## Exercise prompt
Each line below must be printed exactly as it stands.
Data in this exercise START
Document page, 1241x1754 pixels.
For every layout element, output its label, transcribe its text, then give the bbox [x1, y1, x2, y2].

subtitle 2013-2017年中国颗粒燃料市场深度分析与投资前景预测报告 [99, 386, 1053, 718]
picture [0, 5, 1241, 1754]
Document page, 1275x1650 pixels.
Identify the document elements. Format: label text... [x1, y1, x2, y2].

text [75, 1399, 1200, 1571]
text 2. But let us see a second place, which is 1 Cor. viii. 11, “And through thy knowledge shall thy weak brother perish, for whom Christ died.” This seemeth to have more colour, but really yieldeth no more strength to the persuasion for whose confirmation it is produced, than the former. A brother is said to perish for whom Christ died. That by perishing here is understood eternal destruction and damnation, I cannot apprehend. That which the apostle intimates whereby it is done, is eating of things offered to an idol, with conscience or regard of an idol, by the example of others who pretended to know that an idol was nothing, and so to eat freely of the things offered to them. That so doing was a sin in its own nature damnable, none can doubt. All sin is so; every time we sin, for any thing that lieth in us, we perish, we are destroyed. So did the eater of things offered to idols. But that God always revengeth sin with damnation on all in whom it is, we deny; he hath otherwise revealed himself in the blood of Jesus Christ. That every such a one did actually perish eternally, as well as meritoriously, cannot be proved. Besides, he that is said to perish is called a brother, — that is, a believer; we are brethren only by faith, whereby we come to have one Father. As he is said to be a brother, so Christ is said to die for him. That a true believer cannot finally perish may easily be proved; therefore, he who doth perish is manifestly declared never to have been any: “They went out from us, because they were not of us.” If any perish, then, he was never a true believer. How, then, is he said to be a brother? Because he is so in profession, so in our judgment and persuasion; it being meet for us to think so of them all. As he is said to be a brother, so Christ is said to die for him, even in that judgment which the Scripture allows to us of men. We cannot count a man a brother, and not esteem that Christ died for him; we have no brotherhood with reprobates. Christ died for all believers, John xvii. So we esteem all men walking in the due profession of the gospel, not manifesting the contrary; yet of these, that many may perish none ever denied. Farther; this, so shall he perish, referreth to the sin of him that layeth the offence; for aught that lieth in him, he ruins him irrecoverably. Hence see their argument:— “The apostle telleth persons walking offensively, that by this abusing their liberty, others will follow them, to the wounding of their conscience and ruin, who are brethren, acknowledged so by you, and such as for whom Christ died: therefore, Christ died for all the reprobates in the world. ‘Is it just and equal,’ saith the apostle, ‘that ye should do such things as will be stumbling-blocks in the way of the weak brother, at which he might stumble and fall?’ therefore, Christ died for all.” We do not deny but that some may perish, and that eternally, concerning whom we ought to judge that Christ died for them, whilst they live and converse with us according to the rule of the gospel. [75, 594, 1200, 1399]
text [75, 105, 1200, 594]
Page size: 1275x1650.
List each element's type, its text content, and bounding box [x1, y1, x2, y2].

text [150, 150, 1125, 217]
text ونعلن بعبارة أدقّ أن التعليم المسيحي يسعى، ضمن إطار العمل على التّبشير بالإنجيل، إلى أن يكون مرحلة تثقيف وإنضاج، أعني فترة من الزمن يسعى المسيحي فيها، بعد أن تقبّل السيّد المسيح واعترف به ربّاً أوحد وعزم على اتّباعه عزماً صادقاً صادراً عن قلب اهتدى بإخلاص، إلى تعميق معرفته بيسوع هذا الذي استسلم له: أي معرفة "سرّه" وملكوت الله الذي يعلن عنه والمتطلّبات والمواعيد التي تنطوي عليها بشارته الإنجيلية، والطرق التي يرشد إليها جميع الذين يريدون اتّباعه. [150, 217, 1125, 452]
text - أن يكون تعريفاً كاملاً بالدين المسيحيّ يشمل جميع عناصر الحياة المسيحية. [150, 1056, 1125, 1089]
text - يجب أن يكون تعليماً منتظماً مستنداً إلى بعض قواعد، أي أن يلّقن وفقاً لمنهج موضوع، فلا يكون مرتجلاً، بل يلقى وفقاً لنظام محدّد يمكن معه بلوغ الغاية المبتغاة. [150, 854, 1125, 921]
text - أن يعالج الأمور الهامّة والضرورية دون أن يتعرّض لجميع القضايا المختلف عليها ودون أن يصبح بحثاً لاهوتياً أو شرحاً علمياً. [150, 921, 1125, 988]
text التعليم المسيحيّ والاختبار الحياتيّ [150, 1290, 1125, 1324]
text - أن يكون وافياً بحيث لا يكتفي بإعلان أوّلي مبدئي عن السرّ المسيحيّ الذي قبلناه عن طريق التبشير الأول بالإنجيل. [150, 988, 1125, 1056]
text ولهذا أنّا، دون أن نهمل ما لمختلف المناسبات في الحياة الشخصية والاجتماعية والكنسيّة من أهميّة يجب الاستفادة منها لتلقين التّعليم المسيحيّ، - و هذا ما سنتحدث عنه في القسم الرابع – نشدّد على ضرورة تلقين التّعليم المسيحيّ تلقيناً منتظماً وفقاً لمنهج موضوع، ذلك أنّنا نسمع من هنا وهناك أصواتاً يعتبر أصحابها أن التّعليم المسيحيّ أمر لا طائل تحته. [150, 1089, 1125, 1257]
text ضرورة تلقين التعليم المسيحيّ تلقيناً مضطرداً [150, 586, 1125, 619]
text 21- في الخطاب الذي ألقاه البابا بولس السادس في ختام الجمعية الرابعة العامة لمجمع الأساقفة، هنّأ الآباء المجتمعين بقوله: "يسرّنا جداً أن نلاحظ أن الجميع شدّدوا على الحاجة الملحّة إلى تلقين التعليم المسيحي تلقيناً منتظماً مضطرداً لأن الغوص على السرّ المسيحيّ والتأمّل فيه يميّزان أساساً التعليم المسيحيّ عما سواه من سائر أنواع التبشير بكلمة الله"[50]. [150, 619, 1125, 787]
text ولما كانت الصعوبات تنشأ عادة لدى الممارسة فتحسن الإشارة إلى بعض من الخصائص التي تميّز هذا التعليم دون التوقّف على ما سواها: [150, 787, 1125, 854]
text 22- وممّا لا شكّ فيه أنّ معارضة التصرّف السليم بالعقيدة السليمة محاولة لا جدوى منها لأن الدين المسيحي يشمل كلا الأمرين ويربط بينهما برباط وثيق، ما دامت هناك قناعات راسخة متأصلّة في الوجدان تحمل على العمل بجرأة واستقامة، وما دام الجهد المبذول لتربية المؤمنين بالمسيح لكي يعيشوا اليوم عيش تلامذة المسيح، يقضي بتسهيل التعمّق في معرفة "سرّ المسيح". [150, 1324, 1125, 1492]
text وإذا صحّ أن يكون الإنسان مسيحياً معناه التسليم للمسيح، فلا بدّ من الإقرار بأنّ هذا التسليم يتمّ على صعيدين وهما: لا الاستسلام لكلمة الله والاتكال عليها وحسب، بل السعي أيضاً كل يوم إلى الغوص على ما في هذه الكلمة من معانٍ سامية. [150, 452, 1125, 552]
Data in this exercise END
## Output below
Document page, 1241x1754 pixels.
For every layout element, output its label, transcribe its text, then give the bbox [x1, y1, x2, y2].

subtitle 2013-2017年中国颗粒燃料市场深度分析与投资前景预测报告 [99, 386, 1053, 718]
picture [0, 5, 1241, 1754]
Document page, 1275x1650 pixels.
Identify the document elements. Format: label text... [x1, y1, x2, y2].

text [75, 1399, 1200, 1571]
text 2. But let us see a second place, which is 1 Cor. viii. 11, “And through thy knowledge shall thy weak brother perish, for whom Christ died.” This seemeth to have more colour, but really yieldeth no more strength to the persuasion for whose confirmation it is produced, than the former. A brother is said to perish for whom Christ died. That by perishing here is understood eternal destruction and damnation, I cannot apprehend. That which the apostle intimates whereby it is done, is eating of things offered to an idol, with conscience or regard of an idol, by the example of others who pretended to know that an idol was nothing, and so to eat freely of the things offered to them. That so doing was a sin in its own nature damnable, none can doubt. All sin is so; every time we sin, for any thing that lieth in us, we perish, we are destroyed. So did the eater of things offered to idols. But that God always revengeth sin with damnation on all in whom it is, we deny; he hath otherwise revealed himself in the blood of Jesus Christ. That every such a one did actually perish eternally, as well as meritoriously, cannot be proved. Besides, he that is said to perish is called a brother, — that is, a believer; we are brethren only by faith, whereby we come to have one Father. As he is said to be a brother, so Christ is said to die for him. That a true believer cannot finally perish may easily be proved; therefore, he who doth perish is manifestly declared never to have been any: “They went out from us, because they were not of us.” If any perish, then, he was never a true believer. How, then, is he said to be a brother? Because he is so in profession, so in our judgment and persuasion; it being meet for us to think so of them all. As he is said to be a brother, so Christ is said to die for him, even in that judgment which the Scripture allows to us of men. We cannot count a man a brother, and not esteem that Christ died for him; we have no brotherhood with reprobates. Christ died for all believers, John xvii. So we esteem all men walking in the due profession of the gospel, not manifesting the contrary; yet of these, that many may perish none ever denied. Farther; this, so shall he perish, referreth to the sin of him that layeth the offence; for aught that lieth in him, he ruins him irrecoverably. Hence see their argument:— “The apostle telleth persons walking offensively, that by this abusing their liberty, others will follow them, to the wounding of their conscience and ruin, who are brethren, acknowledged so by you, and such as for whom Christ died: therefore, Christ died for all the reprobates in the world. ‘Is it just and equal,’ saith the apostle, ‘that ye should do such things as will be stumbling-blocks in the way of the weak brother, at which he might stumble and fall?’ therefore, Christ died for all.” We do not deny but that some may perish, and that eternally, concerning whom we ought to judge that Christ died for them, whilst they live and converse with us according to the rule of the gospel. [75, 594, 1200, 1399]
text [75, 105, 1200, 594]
Page size: 1275x1650.
List each element's type, its text content, and bounding box [x1, y1, x2, y2].

text [150, 150, 1125, 217]
text ونعلن بعبارة أدقّ أن التعليم المسيحي يسعى، ضمن إطار العمل على التّبشير بالإنجيل، إلى أن يكون مرحلة تثقيف وإنضاج، أعني فترة من الزمن يسعى المسيحي فيها، بعد أن تقبّل السيّد المسيح واعترف به ربّاً أوحد وعزم على اتّباعه عزماً صادقاً صادراً عن قلب اهتدى بإخلاص، إلى تعميق معرفته بيسوع هذا الذي استسلم له: أي معرفة "سرّه" وملكوت الله الذي يعلن عنه والمتطلّبات والمواعيد التي تنطوي عليها بشارته الإنجيلية، والطرق التي يرشد إليها جميع الذين يريدون اتّباعه. [150, 217, 1125, 452]
text - أن يكون تعريفاً كاملاً بالدين المسيحيّ يشمل جميع عناصر الحياة المسيحية. [150, 1056, 1125, 1089]
text - يجب أن يكون تعليماً منتظماً مستنداً إلى بعض قواعد، أي أن يلّقن وفقاً لمنهج موضوع، فلا يكون مرتجلاً، بل يلقى وفقاً لنظام محدّد يمكن معه بلوغ الغاية المبتغاة. [150, 854, 1125, 921]
text - أن يعالج الأمور الهامّة والضرورية دون أن يتعرّض لجميع القضايا المختلف عليها ودون أن يصبح بحثاً لاهوتياً أو شرحاً علمياً. [150, 921, 1125, 988]
text التعليم المسيحيّ والاختبار الحياتيّ [150, 1290, 1125, 1324]
text - أن يكون وافياً بحيث لا يكتفي بإعلان أوّلي مبدئي عن السرّ المسيحيّ الذي قبلناه عن طريق التبشير الأول بالإنجيل. [150, 988, 1125, 1056]
text ولهذا أنّا، دون أن نهمل ما لمختلف المناسبات في الحياة الشخصية والاجتماعية والكنسيّة من أهميّة يجب الاستفادة منها لتلقين التّعليم المسيحيّ، - و هذا ما سنتحدث عنه في القسم الرابع – نشدّد على ضرورة تلقين التّعليم المسيحيّ تلقيناً منتظماً وفقاً لمنهج موضوع، ذلك أنّنا نسمع من هنا وهناك أصواتاً يعتبر أصحابها أن التّعليم المسيحيّ أمر لا طائل تحته. [150, 1089, 1125, 1257]
text ضرورة تلقين التعليم المسيحيّ تلقيناً مضطرداً [150, 586, 1125, 619]
text 21- في الخطاب الذي ألقاه البابا بولس السادس في ختام الجمعية الرابعة العامة لمجمع الأساقفة، هنّأ الآباء المجتمعين بقوله: "يسرّنا جداً أن نلاحظ أن الجميع شدّدوا على الحاجة الملحّة إلى تلقين التعليم المسيحي تلقيناً منتظماً مضطرداً لأن الغوص على السرّ المسيحيّ والتأمّل فيه يميّزان أساساً التعليم المسيحيّ عما سواه من سائر أنواع التبشير بكلمة الله"[50]. [150, 619, 1125, 787]
text ولما كانت الصعوبات تنشأ عادة لدى الممارسة فتحسن الإشارة إلى بعض من الخصائص التي تميّز هذا التعليم دون التوقّف على ما سواها: [150, 787, 1125, 854]
text 22- وممّا لا شكّ فيه أنّ معارضة التصرّف السليم بالعقيدة السليمة محاولة لا جدوى منها لأن الدين المسيحي يشمل كلا الأمرين ويربط بينهما برباط وثيق، ما دامت هناك قناعات راسخة متأصلّة في الوجدان تحمل على العمل بجرأة واستقامة، وما دام الجهد المبذول لتربية المؤمنين بالمسيح لكي يعيشوا اليوم عيش تلامذة المسيح، يقضي بتسهيل التعمّق في معرفة "سرّ المسيح". [150, 1324, 1125, 1492]
text وإذا صحّ أن يكون الإنسان مسيحياً معناه التسليم للمسيح، فلا بدّ من الإقرار بأنّ هذا التسليم يتمّ على صعيدين وهما: لا الاستسلام لكلمة الله والاتكال عليها وحسب، بل السعي أيضاً كل يوم إلى الغوص على ما في هذه الكلمة من معانٍ سامية. [150, 452, 1125, 552]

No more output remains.